**TRY IT**
Write out the data exactly from its first line onward, ending with the line in which "Richard Boylan" appears.

**DATA PROVIDED**
Content starts
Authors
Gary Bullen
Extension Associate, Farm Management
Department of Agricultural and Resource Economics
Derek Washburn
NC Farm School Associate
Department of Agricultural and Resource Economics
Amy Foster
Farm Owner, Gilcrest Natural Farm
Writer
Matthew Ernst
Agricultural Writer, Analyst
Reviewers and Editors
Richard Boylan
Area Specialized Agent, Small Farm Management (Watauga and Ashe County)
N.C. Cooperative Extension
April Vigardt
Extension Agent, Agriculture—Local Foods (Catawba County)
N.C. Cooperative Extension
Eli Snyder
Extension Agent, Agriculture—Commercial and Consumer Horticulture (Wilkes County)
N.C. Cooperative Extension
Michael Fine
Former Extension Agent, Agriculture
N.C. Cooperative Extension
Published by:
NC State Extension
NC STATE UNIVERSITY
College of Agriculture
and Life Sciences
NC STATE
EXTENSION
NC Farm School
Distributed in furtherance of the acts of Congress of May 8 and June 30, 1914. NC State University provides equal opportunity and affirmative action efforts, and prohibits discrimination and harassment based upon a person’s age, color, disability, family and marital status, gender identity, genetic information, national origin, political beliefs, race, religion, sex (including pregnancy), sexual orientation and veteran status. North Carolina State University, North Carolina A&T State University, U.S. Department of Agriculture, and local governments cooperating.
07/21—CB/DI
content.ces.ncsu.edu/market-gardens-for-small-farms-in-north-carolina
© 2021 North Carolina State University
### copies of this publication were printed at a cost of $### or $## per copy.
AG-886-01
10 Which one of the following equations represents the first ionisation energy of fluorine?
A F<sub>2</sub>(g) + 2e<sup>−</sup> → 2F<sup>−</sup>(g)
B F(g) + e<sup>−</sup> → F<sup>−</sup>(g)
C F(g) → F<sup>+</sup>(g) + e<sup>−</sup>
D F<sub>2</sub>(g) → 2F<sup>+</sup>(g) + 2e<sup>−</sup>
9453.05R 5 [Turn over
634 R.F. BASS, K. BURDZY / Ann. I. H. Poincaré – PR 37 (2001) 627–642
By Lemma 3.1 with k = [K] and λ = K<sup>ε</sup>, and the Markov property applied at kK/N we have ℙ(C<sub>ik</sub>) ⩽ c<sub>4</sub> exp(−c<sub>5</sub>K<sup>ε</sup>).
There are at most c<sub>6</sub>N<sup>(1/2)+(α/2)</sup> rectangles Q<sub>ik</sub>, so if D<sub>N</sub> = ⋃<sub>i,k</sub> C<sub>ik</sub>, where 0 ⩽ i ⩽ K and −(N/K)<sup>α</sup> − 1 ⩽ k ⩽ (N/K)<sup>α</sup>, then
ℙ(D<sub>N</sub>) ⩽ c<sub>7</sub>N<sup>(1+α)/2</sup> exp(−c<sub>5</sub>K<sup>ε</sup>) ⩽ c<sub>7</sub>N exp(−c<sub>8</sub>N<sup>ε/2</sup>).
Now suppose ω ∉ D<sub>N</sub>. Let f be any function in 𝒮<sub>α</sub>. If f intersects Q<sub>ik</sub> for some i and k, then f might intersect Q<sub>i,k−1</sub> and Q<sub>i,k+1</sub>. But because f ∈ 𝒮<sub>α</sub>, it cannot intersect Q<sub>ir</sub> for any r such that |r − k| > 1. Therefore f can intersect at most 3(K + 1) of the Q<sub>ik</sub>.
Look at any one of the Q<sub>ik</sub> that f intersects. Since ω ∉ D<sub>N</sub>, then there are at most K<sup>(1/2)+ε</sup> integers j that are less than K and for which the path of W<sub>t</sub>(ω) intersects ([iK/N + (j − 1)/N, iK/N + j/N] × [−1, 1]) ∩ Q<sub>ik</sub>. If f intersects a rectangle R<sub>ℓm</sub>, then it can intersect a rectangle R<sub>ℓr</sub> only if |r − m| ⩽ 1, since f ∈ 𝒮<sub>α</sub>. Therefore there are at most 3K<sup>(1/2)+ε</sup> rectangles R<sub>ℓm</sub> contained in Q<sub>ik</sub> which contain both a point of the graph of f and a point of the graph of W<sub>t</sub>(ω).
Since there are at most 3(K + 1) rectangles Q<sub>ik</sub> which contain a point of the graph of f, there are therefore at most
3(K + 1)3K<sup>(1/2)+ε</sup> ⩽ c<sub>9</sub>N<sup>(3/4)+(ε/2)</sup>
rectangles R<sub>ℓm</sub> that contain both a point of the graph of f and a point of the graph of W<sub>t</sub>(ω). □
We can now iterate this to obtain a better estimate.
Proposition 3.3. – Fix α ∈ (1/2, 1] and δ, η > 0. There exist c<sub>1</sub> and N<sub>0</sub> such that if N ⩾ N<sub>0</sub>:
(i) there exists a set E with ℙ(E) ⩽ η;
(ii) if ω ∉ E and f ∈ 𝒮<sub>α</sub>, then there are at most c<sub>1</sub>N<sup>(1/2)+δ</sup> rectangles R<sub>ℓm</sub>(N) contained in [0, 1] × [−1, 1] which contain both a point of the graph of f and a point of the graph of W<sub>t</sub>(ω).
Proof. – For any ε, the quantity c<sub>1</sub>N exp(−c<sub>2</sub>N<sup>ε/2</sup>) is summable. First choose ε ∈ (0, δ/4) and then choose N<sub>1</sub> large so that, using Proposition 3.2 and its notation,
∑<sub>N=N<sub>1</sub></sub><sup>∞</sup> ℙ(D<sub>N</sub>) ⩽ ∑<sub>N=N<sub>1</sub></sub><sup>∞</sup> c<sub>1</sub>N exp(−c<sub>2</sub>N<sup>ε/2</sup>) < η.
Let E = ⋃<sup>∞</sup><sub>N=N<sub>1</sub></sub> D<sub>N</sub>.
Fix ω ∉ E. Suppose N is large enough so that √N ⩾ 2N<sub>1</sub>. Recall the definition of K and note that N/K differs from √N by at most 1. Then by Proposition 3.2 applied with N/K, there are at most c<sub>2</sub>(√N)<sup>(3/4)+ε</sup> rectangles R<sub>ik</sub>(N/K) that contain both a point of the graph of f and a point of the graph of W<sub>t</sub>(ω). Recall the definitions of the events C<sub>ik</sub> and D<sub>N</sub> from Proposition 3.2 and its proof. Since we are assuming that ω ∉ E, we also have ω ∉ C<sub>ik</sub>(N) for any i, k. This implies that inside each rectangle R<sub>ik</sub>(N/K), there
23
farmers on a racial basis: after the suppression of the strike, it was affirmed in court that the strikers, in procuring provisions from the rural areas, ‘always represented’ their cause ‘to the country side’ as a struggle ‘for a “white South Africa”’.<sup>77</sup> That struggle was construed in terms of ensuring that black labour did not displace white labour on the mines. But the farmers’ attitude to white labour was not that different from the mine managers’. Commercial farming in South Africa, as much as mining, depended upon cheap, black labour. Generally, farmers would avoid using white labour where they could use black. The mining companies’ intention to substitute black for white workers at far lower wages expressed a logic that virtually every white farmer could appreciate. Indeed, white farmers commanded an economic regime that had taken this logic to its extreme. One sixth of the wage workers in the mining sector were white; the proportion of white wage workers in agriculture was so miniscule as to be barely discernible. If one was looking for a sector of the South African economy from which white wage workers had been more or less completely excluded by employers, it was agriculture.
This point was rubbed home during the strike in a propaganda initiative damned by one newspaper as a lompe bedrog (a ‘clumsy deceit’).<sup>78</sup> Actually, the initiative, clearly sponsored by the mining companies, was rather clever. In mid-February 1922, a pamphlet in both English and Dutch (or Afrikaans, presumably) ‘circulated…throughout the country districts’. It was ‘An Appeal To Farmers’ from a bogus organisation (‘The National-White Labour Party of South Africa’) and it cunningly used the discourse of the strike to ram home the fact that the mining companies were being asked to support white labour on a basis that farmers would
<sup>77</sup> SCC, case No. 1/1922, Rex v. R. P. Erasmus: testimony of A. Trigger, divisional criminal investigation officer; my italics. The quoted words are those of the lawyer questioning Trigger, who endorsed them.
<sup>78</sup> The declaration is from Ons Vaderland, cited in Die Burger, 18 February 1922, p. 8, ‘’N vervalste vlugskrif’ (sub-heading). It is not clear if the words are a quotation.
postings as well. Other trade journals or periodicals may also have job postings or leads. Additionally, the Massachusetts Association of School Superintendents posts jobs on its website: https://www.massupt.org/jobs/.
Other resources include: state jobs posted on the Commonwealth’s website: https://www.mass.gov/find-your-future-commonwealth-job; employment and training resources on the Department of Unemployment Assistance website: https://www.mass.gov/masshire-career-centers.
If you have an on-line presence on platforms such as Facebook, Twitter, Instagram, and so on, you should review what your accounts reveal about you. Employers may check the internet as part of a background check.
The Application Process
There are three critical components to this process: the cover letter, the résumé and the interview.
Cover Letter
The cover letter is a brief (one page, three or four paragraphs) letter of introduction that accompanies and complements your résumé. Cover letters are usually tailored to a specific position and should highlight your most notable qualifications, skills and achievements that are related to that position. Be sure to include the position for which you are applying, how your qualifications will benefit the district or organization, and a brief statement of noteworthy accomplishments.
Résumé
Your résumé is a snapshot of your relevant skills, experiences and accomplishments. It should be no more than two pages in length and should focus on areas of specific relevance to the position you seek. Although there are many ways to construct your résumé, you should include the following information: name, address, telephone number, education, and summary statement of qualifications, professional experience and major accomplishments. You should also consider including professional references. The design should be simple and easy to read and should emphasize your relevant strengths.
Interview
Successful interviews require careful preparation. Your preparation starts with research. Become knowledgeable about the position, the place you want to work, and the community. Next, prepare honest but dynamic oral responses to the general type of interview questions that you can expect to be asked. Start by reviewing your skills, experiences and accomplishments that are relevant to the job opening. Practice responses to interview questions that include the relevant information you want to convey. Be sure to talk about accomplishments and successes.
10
Content ends
**EXERCISE RESPONSE**
Authors
Gary Bullen
Extension Associate, Farm Management
Department of Agricultural and Resource Economics
Derek Washburn
NC Farm School Associate
Department of Agricultural and Resource Economics
Amy Foster
Farm Owner, Gilcrest Natural Farm
Writer
Matthew Ernst
Agricultural Writer, Analyst
Reviewers and Editors
Richard Boylan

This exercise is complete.